:: Text passage ::

Sitting practice is also known as "Mindfulness Meditation". The instructor says he prefers the term Sitting Practice, saying that Meditation might bring a lot of preconceived notions from people who prefer specific types of meditation, or from people who have never meditated.
There is discussion on posture, the need to be able to sit up straight while using as little effort as necessary to be properly supported. Some of us will be sitting in chairs. There are some cushiony things there to allow a comfortable floor sitting posture. There aren't enough for everyone, with my knee hurting a lot I knew I could be comfortable in a chair so I didn't mess with those. I'll try one next week.
After spending a lot of time talking about posture and the various tools there (like 3 or 4 different types of cushions and stools and stuff that I'm not going to try to go into here, I don't remember a single name, all japanese/tibetan/etc), we practice for a couple minutes. We are told to breathe and to focus on our breath. To try to keep our focus on our breath, not to change anything about it, just to be aware.
After a couple minutes, we relax and talk about anything we felt. Most of that is about comfort and various aches and pains that quickly come from the posture we're trying here. My upper back starts to hurt fairly quickly trying to sit fully straight up without any support at all. I already know that's where I am in my posture work, which began back in November but took a back seat to a lot of other things. I've tried to maintain improvements I've made, but I can't say I've really continued to improve this year. I think. Its very hard for me to tell. Perfection isn't needed for my physical improvements in PT, but I'd kinda like to be able to slowly work towards perfection anyway with my posture.

:::

Continue the account of the sitting practice class, starting after its last sentence. The entries that come next play no part in the work.

:: Information ::

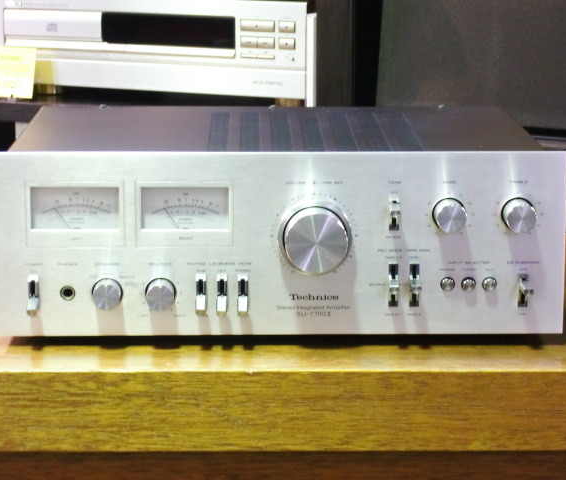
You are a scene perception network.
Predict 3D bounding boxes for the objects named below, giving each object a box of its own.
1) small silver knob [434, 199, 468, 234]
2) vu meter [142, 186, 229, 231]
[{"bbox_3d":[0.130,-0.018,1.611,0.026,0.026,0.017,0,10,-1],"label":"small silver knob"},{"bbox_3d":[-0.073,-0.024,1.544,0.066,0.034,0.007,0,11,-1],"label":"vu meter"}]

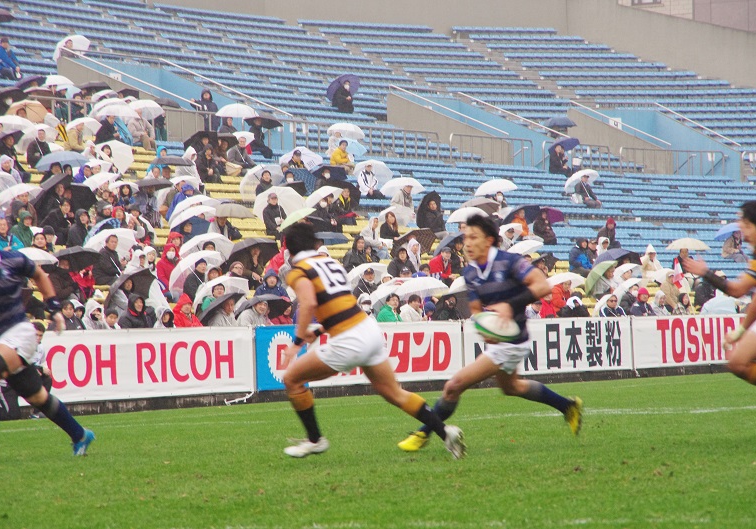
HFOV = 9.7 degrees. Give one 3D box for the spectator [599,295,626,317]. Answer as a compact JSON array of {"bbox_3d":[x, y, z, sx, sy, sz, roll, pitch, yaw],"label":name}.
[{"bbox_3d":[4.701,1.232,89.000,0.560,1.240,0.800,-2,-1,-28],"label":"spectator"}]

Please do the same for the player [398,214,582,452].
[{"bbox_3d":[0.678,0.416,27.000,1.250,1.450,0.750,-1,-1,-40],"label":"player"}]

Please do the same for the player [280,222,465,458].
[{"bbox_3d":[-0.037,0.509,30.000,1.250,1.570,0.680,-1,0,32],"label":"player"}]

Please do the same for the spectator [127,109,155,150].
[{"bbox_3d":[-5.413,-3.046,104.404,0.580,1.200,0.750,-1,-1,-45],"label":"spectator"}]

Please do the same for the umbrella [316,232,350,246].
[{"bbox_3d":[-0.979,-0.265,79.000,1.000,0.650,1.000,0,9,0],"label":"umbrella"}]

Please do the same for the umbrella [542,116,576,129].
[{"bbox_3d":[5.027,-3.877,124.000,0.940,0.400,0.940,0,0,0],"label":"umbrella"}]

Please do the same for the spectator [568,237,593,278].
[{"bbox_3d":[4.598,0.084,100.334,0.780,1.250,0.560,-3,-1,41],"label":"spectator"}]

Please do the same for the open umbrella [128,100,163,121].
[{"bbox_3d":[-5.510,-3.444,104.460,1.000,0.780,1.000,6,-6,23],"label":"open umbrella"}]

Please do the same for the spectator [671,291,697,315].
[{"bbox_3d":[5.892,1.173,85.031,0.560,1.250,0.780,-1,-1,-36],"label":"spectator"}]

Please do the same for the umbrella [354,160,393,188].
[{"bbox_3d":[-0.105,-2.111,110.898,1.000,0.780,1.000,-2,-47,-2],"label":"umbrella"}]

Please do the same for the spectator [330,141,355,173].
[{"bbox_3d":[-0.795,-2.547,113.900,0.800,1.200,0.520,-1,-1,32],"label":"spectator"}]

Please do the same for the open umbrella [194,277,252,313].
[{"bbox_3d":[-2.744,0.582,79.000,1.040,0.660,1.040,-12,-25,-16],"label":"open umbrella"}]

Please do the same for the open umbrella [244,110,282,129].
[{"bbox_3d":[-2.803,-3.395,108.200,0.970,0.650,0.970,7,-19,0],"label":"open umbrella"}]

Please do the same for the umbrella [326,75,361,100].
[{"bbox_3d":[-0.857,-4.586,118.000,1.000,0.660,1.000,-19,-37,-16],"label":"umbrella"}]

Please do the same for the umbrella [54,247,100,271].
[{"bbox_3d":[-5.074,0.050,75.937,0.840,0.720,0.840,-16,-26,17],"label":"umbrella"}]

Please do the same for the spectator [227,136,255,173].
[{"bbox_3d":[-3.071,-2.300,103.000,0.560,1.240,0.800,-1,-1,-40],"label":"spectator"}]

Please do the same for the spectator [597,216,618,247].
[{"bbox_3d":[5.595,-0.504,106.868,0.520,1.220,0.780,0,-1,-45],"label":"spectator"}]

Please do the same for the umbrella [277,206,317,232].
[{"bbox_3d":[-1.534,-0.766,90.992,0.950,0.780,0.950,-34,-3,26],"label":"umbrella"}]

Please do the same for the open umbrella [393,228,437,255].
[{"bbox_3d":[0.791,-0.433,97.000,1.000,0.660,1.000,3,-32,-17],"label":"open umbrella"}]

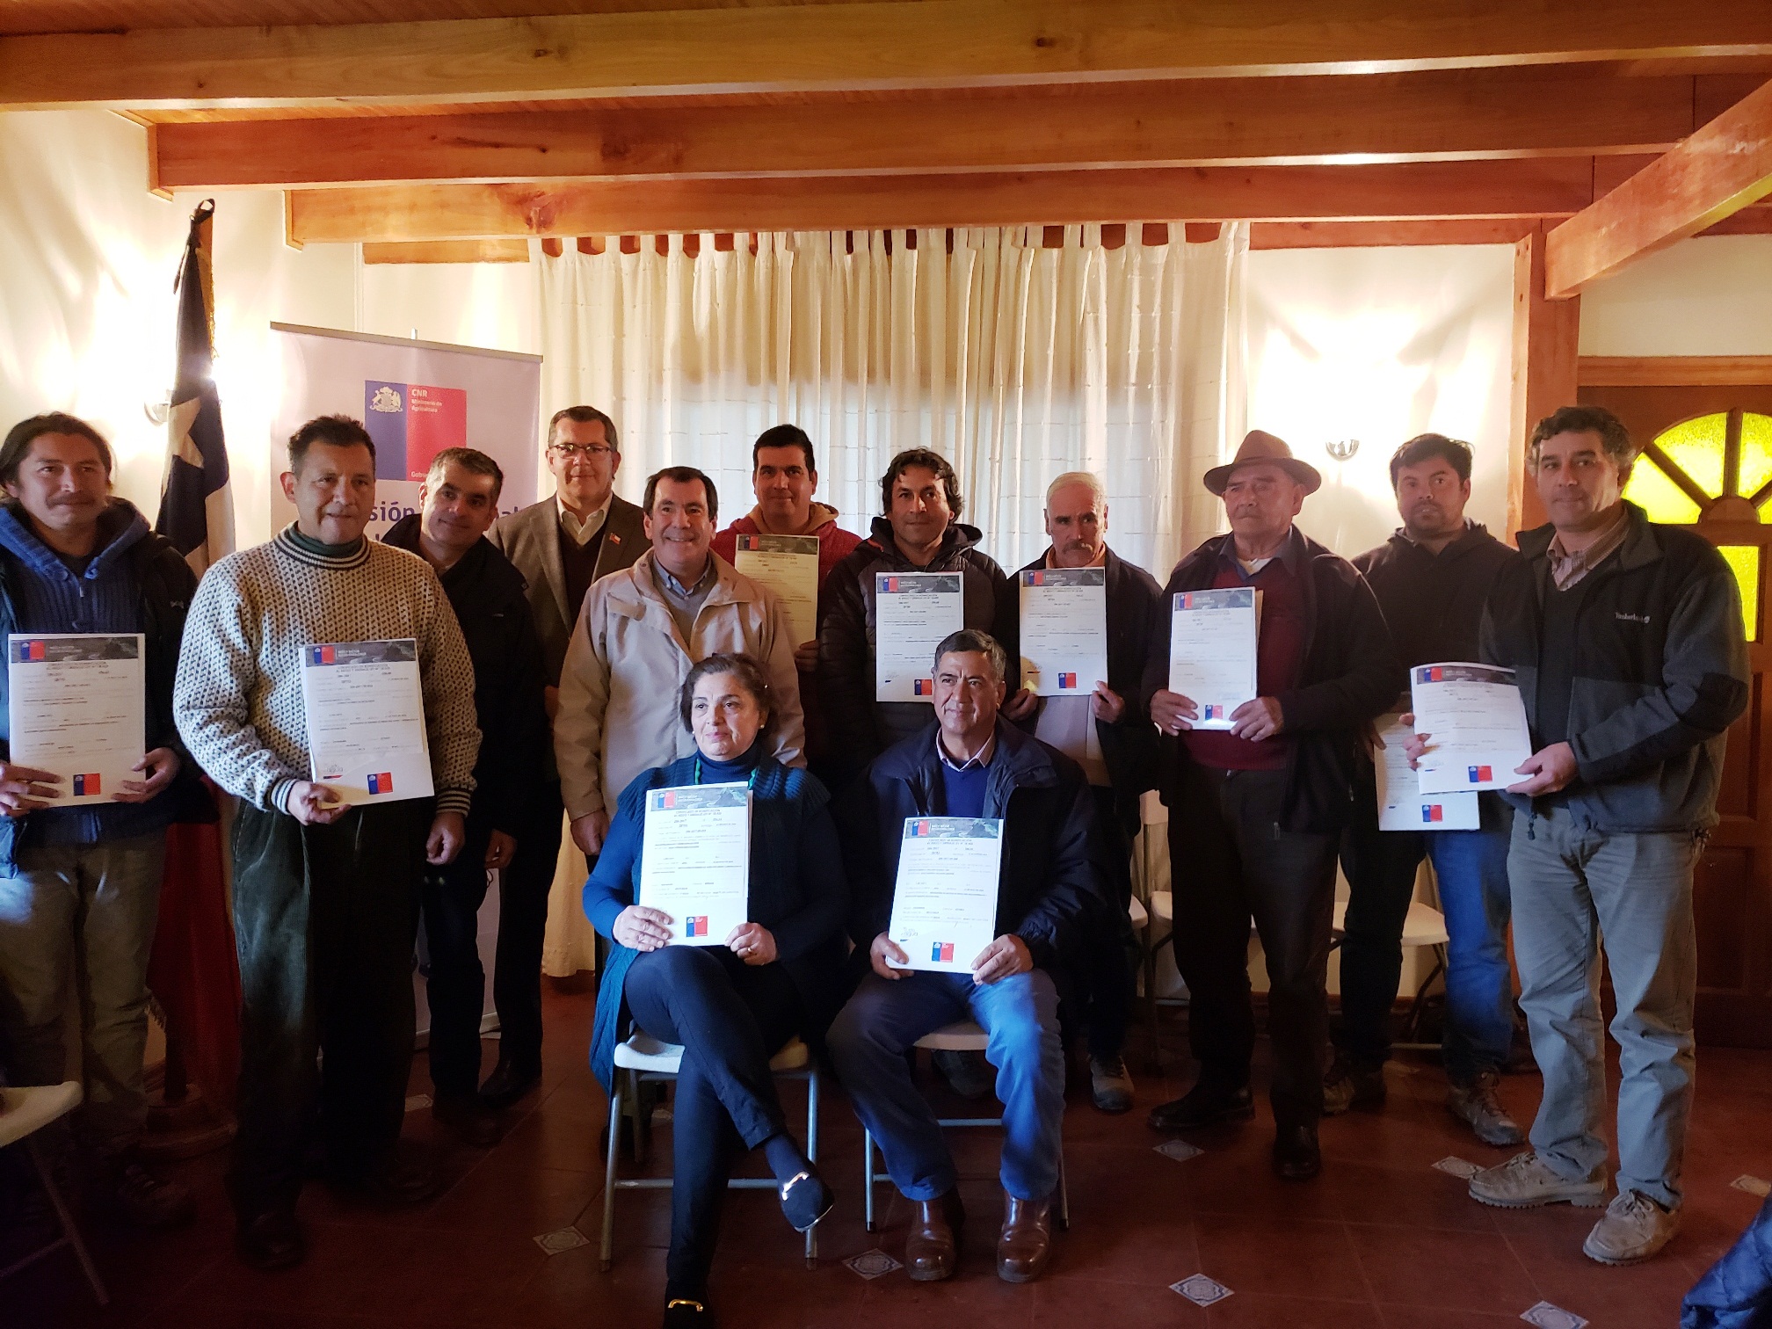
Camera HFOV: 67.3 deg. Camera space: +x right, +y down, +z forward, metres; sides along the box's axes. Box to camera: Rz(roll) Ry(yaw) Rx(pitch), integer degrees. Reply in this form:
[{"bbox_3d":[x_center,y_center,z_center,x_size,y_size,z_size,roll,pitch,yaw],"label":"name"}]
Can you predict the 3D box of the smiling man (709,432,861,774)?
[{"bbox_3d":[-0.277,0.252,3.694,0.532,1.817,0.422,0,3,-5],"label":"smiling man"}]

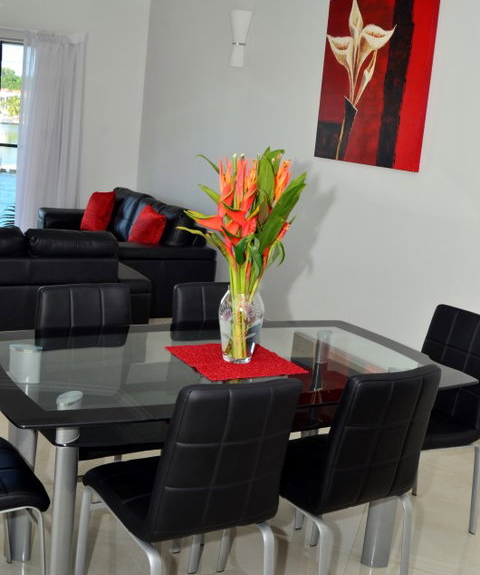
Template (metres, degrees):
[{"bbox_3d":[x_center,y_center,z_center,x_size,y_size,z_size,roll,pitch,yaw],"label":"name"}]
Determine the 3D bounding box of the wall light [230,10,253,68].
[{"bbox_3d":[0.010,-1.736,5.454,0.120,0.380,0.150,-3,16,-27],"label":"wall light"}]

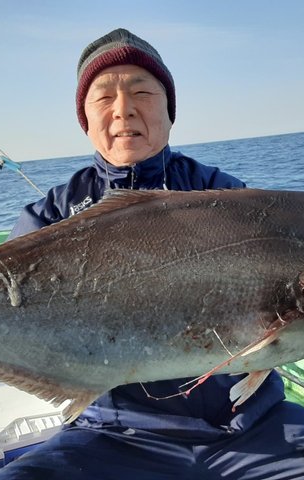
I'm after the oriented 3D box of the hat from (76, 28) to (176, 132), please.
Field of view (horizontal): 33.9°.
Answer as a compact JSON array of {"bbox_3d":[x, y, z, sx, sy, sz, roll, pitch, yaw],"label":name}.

:::

## Output below
We talk about thoughts that occur while we aim to focus on our breathing. The instructor makes a strong point (something he rarely does, usually he makes suggestions about things we might look for) that the goal is NOT to completely clear your mind of thoughts. The goal is to acknowledge your thoughts, to lightly say "oh hey, there's a thought", and to let it go and go back to your breathing. We get back into decent'ish posture and do this for another couple minutes.
One last time we relax and talk a bit. A specific suggestion is given to view the thoughts that come into your mind during this practice as clouds. Just like clouds, you can't control when they come and go, but you can notice them passing by before re-focusing on breathing. Another way to think about it I suppose. Another couple minutes of practice and we are done with this for the time being.
There is talk of how it isn't the simplest thing to find a posture that one can maintain to do this for a longer period of time, and its something we'll have to work on ourselves to find. A light ache is ok, and things will need to be strengthened (like back muscles, etc), but if something hurts to the point of distraction, then its time to look for another way to sit to find more comfort.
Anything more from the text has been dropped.